There’s no reason for a judge to determine the individual needs though. There’s no reason for the court to determine the solution. That’s not the court’s job. And they recognize it. But the court’s job is to require compliance with the law. And the law is clear.
As the dissenting judge stated
“abandonment of our essential judicial roles, that of enforcement of the rule of law even where the defendants are governmental entities, and of protecting the rights of all who live within Michigan’s borders, particularly those, like children, who do not have a voice in the political process.”

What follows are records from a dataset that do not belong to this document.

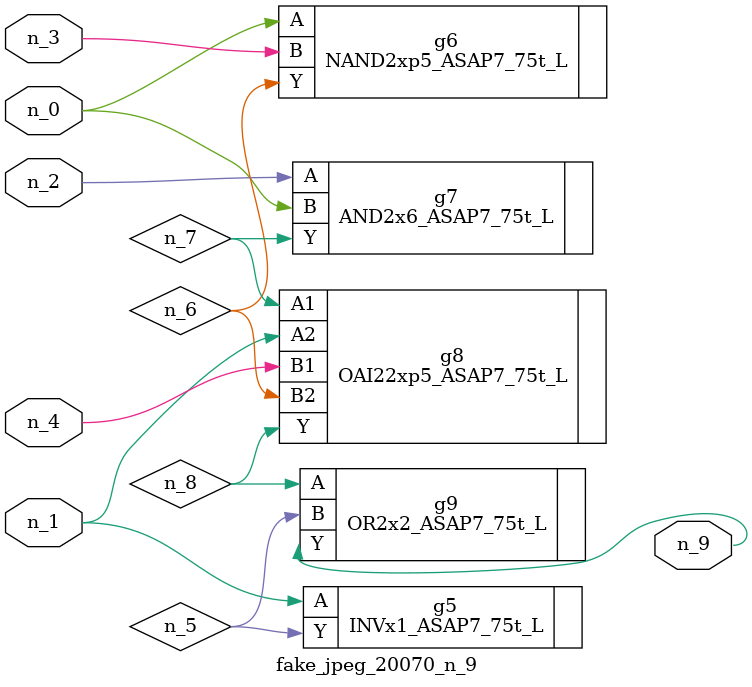
<source format=v>
module fake_jpeg_20070_n_9 (n_3, n_2, n_1, n_0, n_4, n_9);

input n_3;
input n_2;
input n_1;
input n_0;
input n_4;

output n_9;

wire n_8;
wire n_6;
wire n_5;
wire n_7;

INVx1_ASAP7_75t_L g5 ( 
.A(n_1),
.Y(n_5)
);

NAND2xp5_ASAP7_75t_L g6 ( 
.A(n_0),
.B(n_3),
.Y(n_6)
);

AND2x6_ASAP7_75t_L g7 ( 
.A(n_2),
.B(n_0),
.Y(n_7)
);

OAI22xp5_ASAP7_75t_L g8 ( 
.A1(n_7),
.A2(n_1),
.B1(n_4),
.B2(n_6),
.Y(n_8)
);

OR2x2_ASAP7_75t_L g9 ( 
.A(n_8),
.B(n_5),
.Y(n_9)
);


endmodule
</source>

This court has failed in their duty. While the letter of the law may support their opinion, the state has not enforced the law or required the school district to enforce the law. The law requires literacy intervention for students not on grade level. I would hope that no one would argue that capable students should be denied education just because the MIGHT be a special circumstance.
Reading for many people is easy. We learned at an early age to appreciate books. But even today, there are many people who cannot read at anything approaching the kind of level you are reading right now. Their children don’t have anywhere to learn to read except school.

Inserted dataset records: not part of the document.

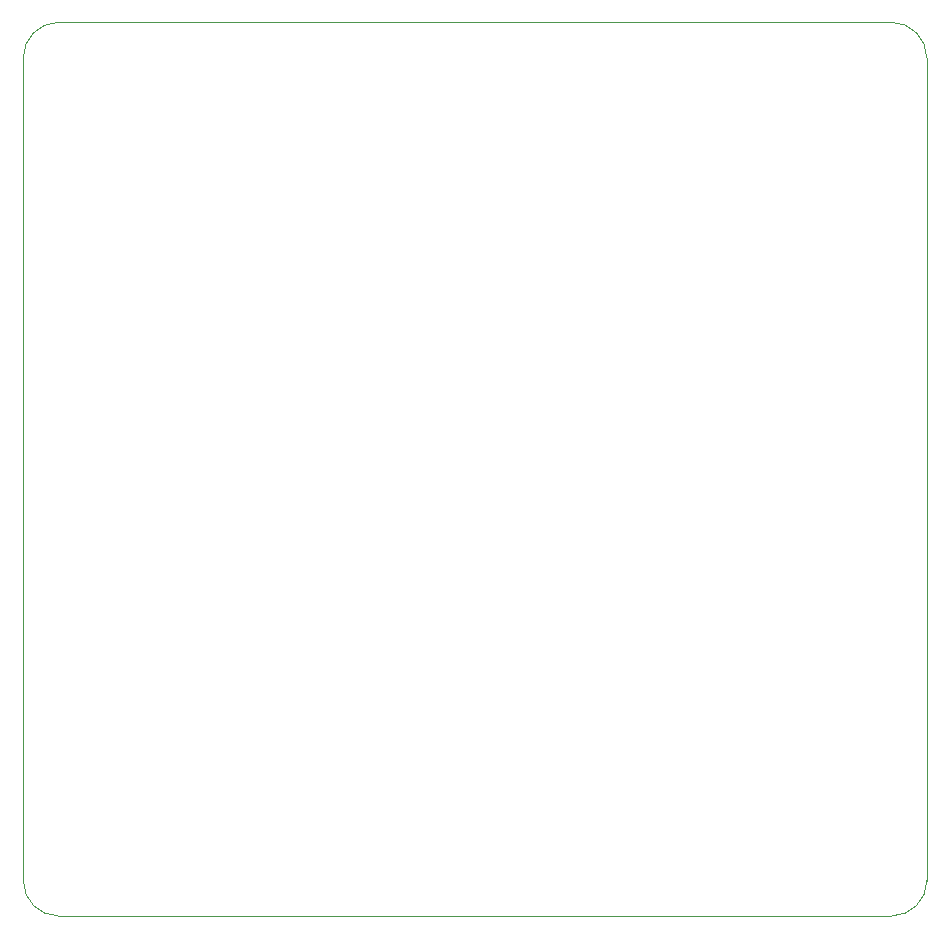
<source format=gbr>
%TF.GenerationSoftware,KiCad,Pcbnew,9.0.6*%
%TF.CreationDate,2026-01-19T06:48:40-03:00*%
%TF.ProjectId,control_dron_v5,636f6e74-726f-46c5-9f64-726f6e5f7635,rev?*%
%TF.SameCoordinates,Original*%
%TF.FileFunction,Profile,NP*%
%FSLAX46Y46*%
G04 Gerber Fmt 4.6, Leading zero omitted, Abs format (unit mm)*
G04 Created by KiCad (PCBNEW 9.0.6) date 2026-01-19 06:48:40*
%MOMM*%
%LPD*%
G01*
G04 APERTURE LIST*
%TA.AperFunction,Profile*%
%ADD10C,0.100000*%
%TD*%
G04 APERTURE END LIST*
D10*
X179420000Y-40565000D02*
X179420000Y-110230000D01*
X179420000Y-110230000D02*
G75*
G02*
X176420000Y-113230000I-3000000J0D01*
G01*
X105915000Y-113230000D02*
G75*
G02*
X102915000Y-110230000I0J3000000D01*
G01*
X102915000Y-110230000D02*
X102915000Y-40565000D01*
X176420000Y-113230000D02*
X105915000Y-113230000D01*
X176420000Y-37565000D02*
G75*
G02*
X179420000Y-40565000I0J-3000000D01*
G01*
X102915000Y-40565000D02*
G75*
G02*
X105915000Y-37565000I3000000J0D01*
G01*
X105915000Y-37565000D02*
X176420000Y-37565000D01*
M02*

</source>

In 2003 National Assessment of Adult Literacy (PDF) was conducted. Given to over 19,000 adults, the test consisted of 152 tasks in three broad areas: Prose, Document, and Quantitative tasks related to reading. For example, quantitative tasks might be identifying two numbers and correctly adding them together. See page 22-26 of the PDF for sample questions.

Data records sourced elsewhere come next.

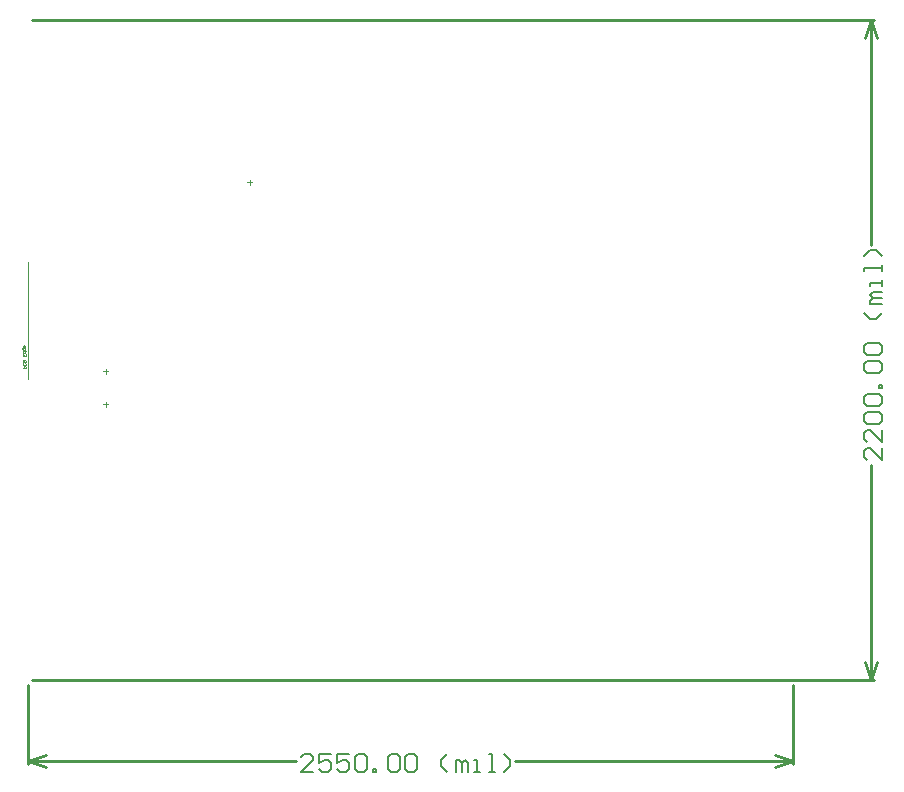
<source format=gm1>
%FSAX25Y25*%
%MOIN*%
G70*
G01*
G75*
G04 Layer_Color=16711935*
%ADD10O,0.06496X0.01181*%
%ADD11R,0.05906X0.05906*%
%ADD12O,0.07480X0.02362*%
%ADD13O,0.08268X0.01772*%
%ADD14R,0.05118X0.03937*%
%ADD15O,0.01181X0.06890*%
%ADD16O,0.06890X0.01181*%
%ADD17R,0.05512X0.05512*%
%ADD18R,0.03937X0.05118*%
%ADD19C,0.01000*%
%ADD20C,0.01400*%
%ADD21C,0.02000*%
%ADD22C,0.01200*%
%ADD23C,0.01600*%
%ADD24C,0.05906*%
%ADD25C,0.02362*%
%ADD26R,0.05906X0.05906*%
%ADD27C,0.03000*%
%ADD28R,0.09843X0.07874*%
%ADD29R,0.09055X0.01969*%
%ADD30C,0.00984*%
%ADD31C,0.02362*%
%ADD32C,0.00787*%
%ADD33C,0.00800*%
%ADD34O,0.07296X0.01981*%
%ADD35R,0.06706X0.06706*%
%ADD36O,0.08280X0.03162*%
%ADD37O,0.09068X0.02572*%
%ADD38R,0.05918X0.04737*%
%ADD39O,0.01981X0.07690*%
%ADD40O,0.07690X0.01981*%
%ADD41R,0.06312X0.06312*%
%ADD42R,0.04737X0.05918*%
%ADD43C,0.06706*%
%ADD44C,0.03162*%
%ADD45R,0.06706X0.06706*%
%ADD46C,0.03800*%
%ADD47R,0.10642X0.08674*%
%ADD48R,0.09855X0.02769*%
%ADD49C,0.00394*%
%ADD50C,0.00600*%
%ADD51C,0.00118*%
D19*
X0206500Y0562000D02*
X0487000Y0562000D01*
X0206500Y0342000D02*
X0487000Y0342000D01*
X0486000Y0486989D02*
X0486000Y0562000D01*
X0486000Y0342000D02*
X0486000Y0413811D01*
X0484000Y0556000D02*
X0486000Y0562000D01*
X0488000Y0556000D01*
X0486000Y0342000D02*
X0488000Y0348000D01*
X0484000Y0348000D02*
X0486000Y0342000D01*
X0460000Y0314000D02*
X0460000Y0340500D01*
X0205000Y0314000D02*
X0205000Y0340500D01*
X0367489Y0315000D02*
X0460000Y0315000D01*
X0205000Y0315000D02*
X0294311Y0315000D01*
X0454000Y0317000D02*
X0460000Y0315000D01*
X0454000Y0313000D02*
X0460000Y0315000D01*
X0205000Y0315000D02*
X0211000Y0313000D01*
X0205000Y0315000D02*
X0211000Y0317000D01*
D49*
X0205000Y0442512D02*
X0205000Y0481488D01*
X0231000Y0444213D02*
X0231000Y0445787D01*
X0230213Y0445000D02*
X0231787Y0445000D01*
X0231000Y0433213D02*
X0231000Y0434787D01*
X0230213Y0434000D02*
X0231787Y0434000D01*
X0279000Y0507213D02*
X0279000Y0508787D01*
X0278213Y0508000D02*
X0279787Y0508000D01*
D50*
X0489599Y0419410D02*
X0489599Y0415411D01*
X0485600Y0419410D01*
X0484601Y0419410D01*
X0483601Y0418410D01*
X0483601Y0416411D01*
X0484601Y0415411D01*
X0489599Y0425408D02*
X0489599Y0421409D01*
X0485600Y0425408D01*
X0484601Y0425408D01*
X0483601Y0424408D01*
X0483601Y0422409D01*
X0484601Y0421409D01*
X0484601Y0427407D02*
X0483601Y0428407D01*
X0483601Y0430407D01*
X0484601Y0431406D01*
X0488599Y0431406D01*
X0489599Y0430407D01*
X0489599Y0428407D01*
X0488599Y0427407D01*
X0484601Y0427407D01*
X0484601Y0433405D02*
X0483601Y0434405D01*
X0483601Y0436405D01*
X0484601Y0437404D01*
X0488599Y0437404D01*
X0489599Y0436405D01*
X0489599Y0434405D01*
X0488599Y0433405D01*
X0484601Y0433405D01*
X0489599Y0439404D02*
X0488599Y0439404D01*
X0488599Y0440403D01*
X0489599Y0440403D01*
X0489599Y0439404D01*
X0484601Y0444402D02*
X0483601Y0445402D01*
X0483601Y0447401D01*
X0484601Y0448401D01*
X0488599Y0448401D01*
X0489599Y0447401D01*
X0489599Y0445402D01*
X0488599Y0444402D01*
X0484601Y0444402D01*
X0484601Y0450400D02*
X0483601Y0451400D01*
X0483601Y0453399D01*
X0484601Y0454399D01*
X0488599Y0454399D01*
X0489599Y0453399D01*
X0489599Y0451400D01*
X0488599Y0450400D01*
X0484601Y0450400D01*
X0489599Y0464396D02*
X0487600Y0462396D01*
X0485600Y0462396D01*
X0483601Y0464396D01*
X0489599Y0467394D02*
X0485600Y0467394D01*
X0485600Y0468394D01*
X0486600Y0469394D01*
X0489599Y0469394D01*
X0486600Y0469394D01*
X0485600Y0470394D01*
X0486600Y0471393D01*
X0489599Y0471393D01*
X0489599Y0473393D02*
X0489599Y0475392D01*
X0489599Y0474392D01*
X0485600Y0474392D01*
X0485600Y0473393D01*
X0489599Y0478391D02*
X0489599Y0480390D01*
X0489599Y0479391D01*
X0483601Y0479391D01*
X0483601Y0478391D01*
X0489599Y0483389D02*
X0487600Y0485389D01*
X0485600Y0485389D01*
X0483601Y0483389D01*
X0299910Y0311401D02*
X0295911Y0311401D01*
X0299910Y0315400D01*
X0299910Y0316399D01*
X0298910Y0317399D01*
X0296911Y0317399D01*
X0295911Y0316399D01*
X0305908Y0317399D02*
X0301909Y0317399D01*
X0301909Y0314400D01*
X0303909Y0315400D01*
X0304908Y0315400D01*
X0305908Y0314400D01*
X0305908Y0312401D01*
X0304908Y0311401D01*
X0302909Y0311401D01*
X0301909Y0312401D01*
X0311906Y0317399D02*
X0307907Y0317399D01*
X0307907Y0314400D01*
X0309907Y0315400D01*
X0310907Y0315400D01*
X0311906Y0314400D01*
X0311906Y0312401D01*
X0310907Y0311401D01*
X0308907Y0311401D01*
X0307907Y0312401D01*
X0313906Y0316399D02*
X0314905Y0317399D01*
X0316904Y0317399D01*
X0317904Y0316399D01*
X0317904Y0312401D01*
X0316904Y0311401D01*
X0314905Y0311401D01*
X0313906Y0312401D01*
X0313906Y0316399D01*
X0319904Y0311401D02*
X0319904Y0312401D01*
X0320903Y0312401D01*
X0320903Y0311401D01*
X0319904Y0311401D01*
X0324902Y0316399D02*
X0325902Y0317399D01*
X0327901Y0317399D01*
X0328901Y0316399D01*
X0328901Y0312401D01*
X0327901Y0311401D01*
X0325902Y0311401D01*
X0324902Y0312401D01*
X0324902Y0316399D01*
X0330900Y0316399D02*
X0331900Y0317399D01*
X0333899Y0317399D01*
X0334899Y0316399D01*
X0334899Y0312401D01*
X0333899Y0311401D01*
X0331900Y0311401D01*
X0330900Y0312401D01*
X0330900Y0316399D01*
X0344896Y0311401D02*
X0342896Y0313400D01*
X0342896Y0315400D01*
X0344896Y0317399D01*
X0347895Y0311401D02*
X0347895Y0315400D01*
X0348894Y0315400D01*
X0349894Y0314400D01*
X0349894Y0311401D01*
X0349894Y0314400D01*
X0350893Y0315400D01*
X0351893Y0314400D01*
X0351893Y0311401D01*
X0353893Y0311401D02*
X0355892Y0311401D01*
X0354892Y0311401D01*
X0354892Y0315400D01*
X0353893Y0315400D01*
X0358891Y0311401D02*
X0360890Y0311401D01*
X0359891Y0311401D01*
X0359891Y0317399D01*
X0358891Y0317399D01*
X0363889Y0311401D02*
X0365889Y0313400D01*
X0365889Y0315400D01*
X0363889Y0317399D01*
D51*
X0203298Y0446108D02*
X0204282Y0446108D01*
X0204282Y0446600D01*
X0204118Y0446765D01*
X0203790Y0446765D01*
X0203626Y0446600D01*
X0203626Y0446108D01*
X0204118Y0447748D02*
X0204282Y0447584D01*
X0204282Y0447256D01*
X0204118Y0447092D01*
X0203462Y0447092D01*
X0203298Y0447256D01*
X0203298Y0447584D01*
X0203462Y0447748D01*
X0204282Y0448076D02*
X0203298Y0448076D01*
X0203298Y0448568D01*
X0203462Y0448732D01*
X0203626Y0448732D01*
X0203790Y0448568D01*
X0203790Y0448076D01*
X0203790Y0448568D01*
X0203954Y0448732D01*
X0204118Y0448732D01*
X0204282Y0448568D01*
X0204282Y0448076D01*
X0204282Y0450700D02*
X0204282Y0450044D01*
X0203298Y0450044D01*
X0203298Y0450700D01*
X0203790Y0450044D02*
X0203790Y0450372D01*
X0204282Y0451684D02*
X0203298Y0451684D01*
X0203298Y0451192D01*
X0203462Y0451028D01*
X0203790Y0451028D01*
X0203954Y0451192D01*
X0203954Y0451684D01*
X0202970Y0452340D02*
X0202970Y0452504D01*
X0203134Y0452668D01*
X0203954Y0452668D01*
X0203954Y0452176D01*
X0203790Y0452012D01*
X0203462Y0452012D01*
X0203298Y0452176D01*
X0203298Y0452668D01*
X0203298Y0453488D02*
X0203298Y0453160D01*
X0203462Y0452996D01*
X0203790Y0452996D01*
X0203954Y0453160D01*
X0203954Y0453488D01*
X0203790Y0453652D01*
X0203626Y0453652D01*
X0203626Y0452996D01*
M02*

</source>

Almost half of the sample was at Basic or Below Basic skills in Prose reading and more than 55% were at basic or Below Basic in Quantitative. Only 34% were at Basic or Below basic in Document reading.
The Basic level in prose is “reading and understanding information in short, commonplace prose text.” The example given is reading a pamphlet explaining how people are selected for a jury pool. A below basic task would be reading a short, simple text, for example determining what a patient is allowed to drink before a medical text.
Almost 50% of the US population cannot do more than that in prose reading.
To help you understand this, a proficient level of reading is what I did when describing the court case. I was reading a lengthy, complex, somewhat abstract prose piece synthesizing information and making complex inferences. That is considered to be “proficient” and there isn’t a higher category. Less than 15% of the US population reached proficient in any of the three categories of text.
I bring all this up, because it’s good to be reminded. If you are reading this post to this point (thank you!), then you are significantly above average in terms of basic reading skills.
And we wonder why we’re having problems presenting things like evolution and climate change to people. “Read Dawkins, it’s great.” Almost 50% of people in the US do not have the reading skill to even attempt a book written by Dawkins… or Harris… or any of the philosophers or scientists that we talk about so much. Half of US adults read fewer than 5 books a year. In my prime, I would do that in two weeks.
The point is that reading is critical to knowledge. More than 90% of what I have learned was not in school, it’s been through reading. These kids have to be able to read. They want to read. But they don’t have anyone to teach them. The NAAL results didn’t specify socioeconomic status, but half of the Below Basic group in each category did not graduate high school. I think it likely that these are not high SES people.
Take a group of kids whose parents don’t read well, put them in a school that doesn’t help them learn to read and you have a group of kids that will end up like their parents. The judges supported that status quo of poor readers generating more poor readers.